RECORDED DATA
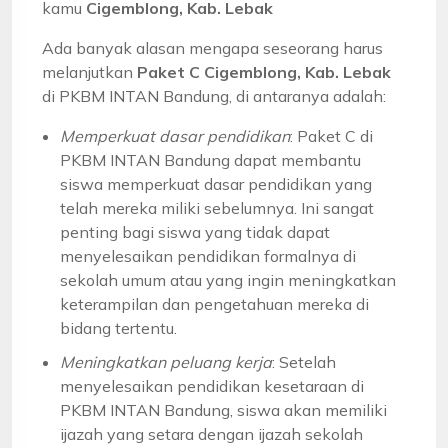
kamu
Cigemblong, Kab. Lebak
Ada banyak alasan mengapa seseorang harus
melanjutkan
Paket C Cigemblong, Kab. Lebak
di PKBM INTAN Bandung, di antaranya adalah:
Memperkuat dasar pendidikan
: Paket C di
PKBM INTAN Bandung dapat membantu
siswa memperkuat dasar pendidikan yang
telah mereka miliki sebelumnya. Ini sangat
penting bagi siswa yang tidak dapat
menyelesaikan pendidikan formalnya di
sekolah umum atau yang ingin meningkatkan
keterampilan dan pengetahuan mereka di
bidang tertentu.
Meningkatkan peluang kerja
: Setelah
menyelesaikan pendidikan kesetaraan di
PKBM INTAN Bandung, siswa akan memiliki
ijazah yang setara dengan ijazah sekolah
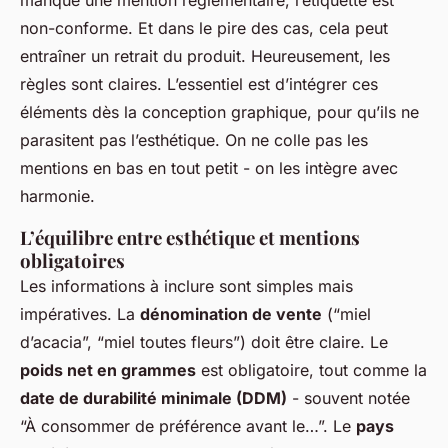
manque une mention réglementaire, l’étiquette est
non-conforme. Et dans le pire des cas, cela peut
entraîner un retrait du produit. Heureusement, les
règles sont claires. L’essentiel est d’intégrer ces
éléments dès la conception graphique, pour qu’ils ne
parasitent pas l’esthétique. On ne colle pas les
mentions en bas en tout petit - on les intègre avec
harmonie.
L’équilibre entre esthétique et mentions
obligatoires
Les informations à inclure sont simples mais
impératives. La
dénomination de vente
(“miel
d’acacia”, “miel toutes fleurs”) doit être claire. Le
poids net en grammes
est obligatoire, tout comme la
date de durabilité minimale (DDM)
- souvent notée
“À consommer de préférence avant le…”. Le
pays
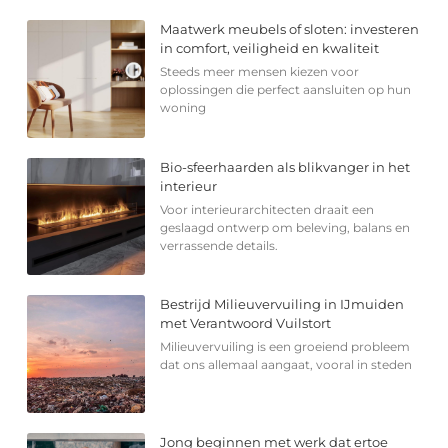
Maatwerk meubels of sloten: investeren
in comfort, veiligheid en kwaliteit
Steeds meer mensen kiezen voor
oplossingen die perfect aansluiten op hun
woning
Bio-sfeerhaarden als blikvanger in het
interieur
Voor interieurarchitecten draait een
geslaagd ontwerp om beleving, balans en
verrassende details.
Bestrijd Milieuvervuiling in IJmuiden
met Verantwoord Vuilstort
Milieuvervuiling is een groeiend probleem
dat ons allemaal aangaat, vooral in steden
Jong beginnen met werk dat ertoe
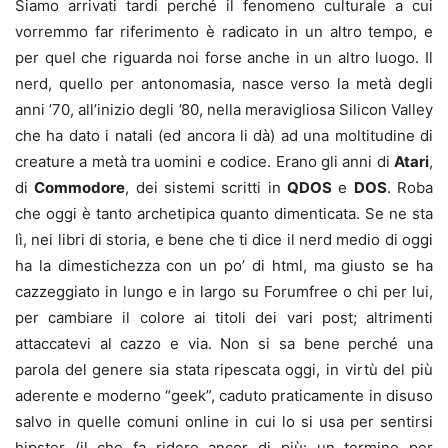
Siamo arrivati tardi perché il fenomeno culturale a cui
vorremmo far riferimento è radicato in un altro tempo, e
per quel che riguarda noi forse anche in un altro luogo. Il
nerd, quello per antonomasia, nasce verso la metà degli
anni ’70, all’inizio degli ’80, nella meravigliosa Silicon Valley
che ha dato i natali (ed ancora li dà) ad una moltitudine di
creature a metà tra uomini e codice. Erano gli anni di
Atari
,
di
Commodore
, dei sistemi scritti in
QDOS
e
DOS
. Roba
che oggi è tanto archetipica quanto dimenticata. Se ne sta
lì, nei libri di storia, e bene che ti dice il nerd medio di oggi
ha la dimestichezza con un po’ di html, ma giusto se ha
cazzeggiato in lungo e in largo su Forumfree o chi per lui,
per cambiare il colore ai titoli dei vari post; altrimenti
attaccatevi al cazzo e via. Non si sa bene perché una
parola del genere sia stata ripescata oggi, in virtù del più
aderente e moderno “geek”, caduto praticamente in disuso
salvo in quelle comuni online in cui lo si usa per sentirsi
hipster (il che fa ridere ancor di più: un termine per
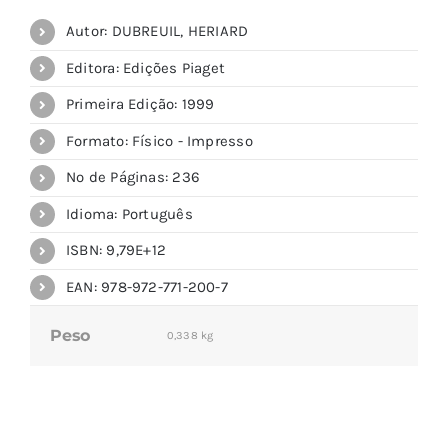
Autor: DUBREUIL, HERIARD
Editora: Edições Piaget
Primeira Edição: 1999
Formato: Físico - Impresso
Nº de Páginas: 236
Idioma: Português
ISBN: 9,79E+12
EAN: 978-972-771-200-7
Peso
0,338 kg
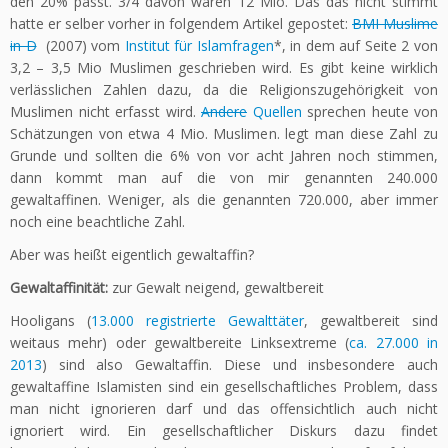
den 20% passt. 3/4 davon wären 12 Mio. Das das nicht stimmt
hatte er selber vorher in folgendem Artikel gepostet:
BMI Muslime
in D
(2007) vom
Institut für Islamfragen
*, in dem auf Seite 2 von
3,2 – 3,5 Mio Muslimen geschrieben wird. Es gibt keine wirklich
verlässlichen Zahlen dazu, da die Religionszugehörigkeit von
Muslimen nicht erfasst wird.
Andere
Quellen
sprechen heute von
Schätzungen von etwa 4 Mio. Muslimen. legt man diese Zahl zu
Grunde und sollten die 6% von vor acht Jahren noch stimmen,
dann kommt man auf die von mir genannten 240.000
gewaltaffinen. Weniger, als die genannten 720.000, aber immer
noch eine beachtliche Zahl.
Aber was heißt eigentlich gewaltaffin?
Gewaltaffinität:
zur Gewalt neigend, gewaltbereit
Hooligans (
13.000 registrierte Gewalttäter
, gewaltbereit sind
weitaus mehr) oder gewaltbereite Linksextreme (
ca. 27.000 in
2013
) sind also Gewaltaffin. Diese und insbesondere auch
gewaltaffine Islamisten sind ein gesellschaftliches Problem, dass
man nicht ignorieren darf und das offensichtlich auch nicht
ignoriert wird. Ein gesellschaftlicher Diskurs dazu findet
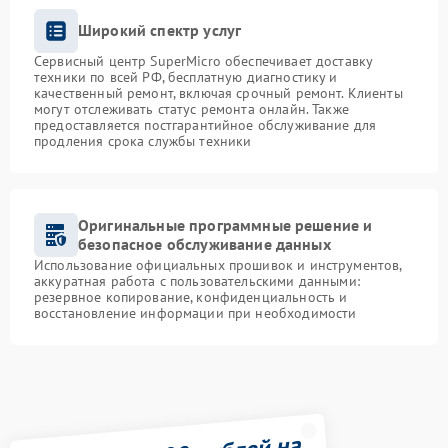
Широкий спектр услуг
Сервисный центр SuperMicro обеспечивает доставку
техники по всей РФ, бесплатную диагностику и
качественный ремонт, включая срочный ремонт. Клиенты
могут отслеживать статус ремонта онлайн. Также
предоставляется постгарантийное обслуживание для
продления срока службы техники
Оригинальные программные решение и
безопасное обслуживание данных
Использование официальных прошивок и инструментов,
аккуратная работа с пользовательскими данными:
резервное копирование, конфиденциальность и
восстановление информации при необходимости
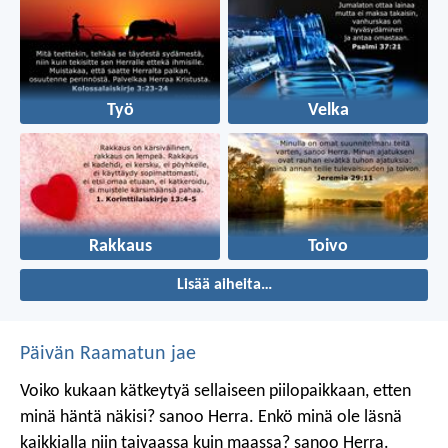
Työ
Velka
Rakkaus
Toivo
Lisää aiheita…
Päivän Raamatun jae
Voiko kukaan kätkeytyä sellaiseen piilopaikkaan, etten
minä häntä näkisi? sanoo Herra.
Enkö minä ole läsnä
kaikkialla niin taivaassa kuin maassa? sanoo Herra.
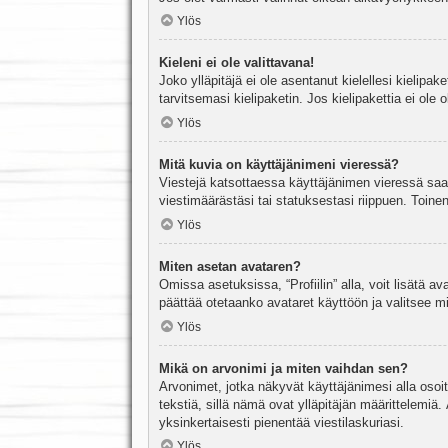
Ylös
Kieleni ei ole valittavana!
Joko ylläpitäjä ei ole asentanut kielellesi kielipak
tarvitsemasi kielipaketin. Jos kielipakettia ei ol
Ylös
Mitä kuvia on käyttäjänimeni vieressä?
Viestejä katsottaessa käyttäjänimen vieressä saatt
viestimäärästäsi tai statuksestasi riippuen. Toinen
Ylös
Miten asetan avataren?
Omissa asetuksissa, “Profiilin” alla, voit lisätä a
päättää otetaanko avataret käyttöön ja valitsee mit
Ylös
Mikä on arvonimi ja miten vaihdan sen?
Arvonimet, jotka näkyvät käyttäjänimesi alla osoitt
tekstiä, sillä nämä ovat ylläpitäjän määrittelemiä.
yksinkertaisesti pienentää viestilaskuriasi.
Ylös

WHAT IS BEING ASKED
From the records above, quote word for word only the lines beginning at the line that has "verlässlichen Zahlen dazu, da" and stopping after the line that has "могут отслеживать статус". Omit the pictures.

RESPONSE TO THIS EXERCISE
verlässlichen Zahlen dazu, da die Religionszugehörigkeit von
Muslimen nicht erfasst wird.
Andere
Quellen
sprechen heute von
Schätzungen von etwa 4 Mio. Muslimen. legt man diese Zahl zu
Grunde und sollten die 6% von vor acht Jahren noch stimmen,
dann kommt man auf die von mir genannten 240.000
gewaltaffinen. Weniger, als die genannten 720.000, aber immer
noch eine beachtliche Zahl.
Aber was heißt eigentlich gewaltaffin?
Gewaltaffinität:
zur Gewalt neigend, gewaltbereit
Hooligans (
13.000 registrierte Gewalttäter
, gewaltbereit sind
weitaus mehr) oder gewaltbereite Linksextreme (
ca. 27.000 in
2013
) sind also Gewaltaffin. Diese und insbesondere auch
gewaltaffine Islamisten sind ein gesellschaftliches Problem, dass
man nicht ignorieren darf und das offensichtlich auch nicht
ignoriert wird. Ein gesellschaftlicher Diskurs dazu findet
Широкий спектр услуг
Сервисный центр SuperMicro обеспечивает доставку
техники по всей РФ, бесплатную диагностику и
качественный ремонт, включая срочный ремонт. Клиенты
могут отслеживать статус ремонта онлайн. Также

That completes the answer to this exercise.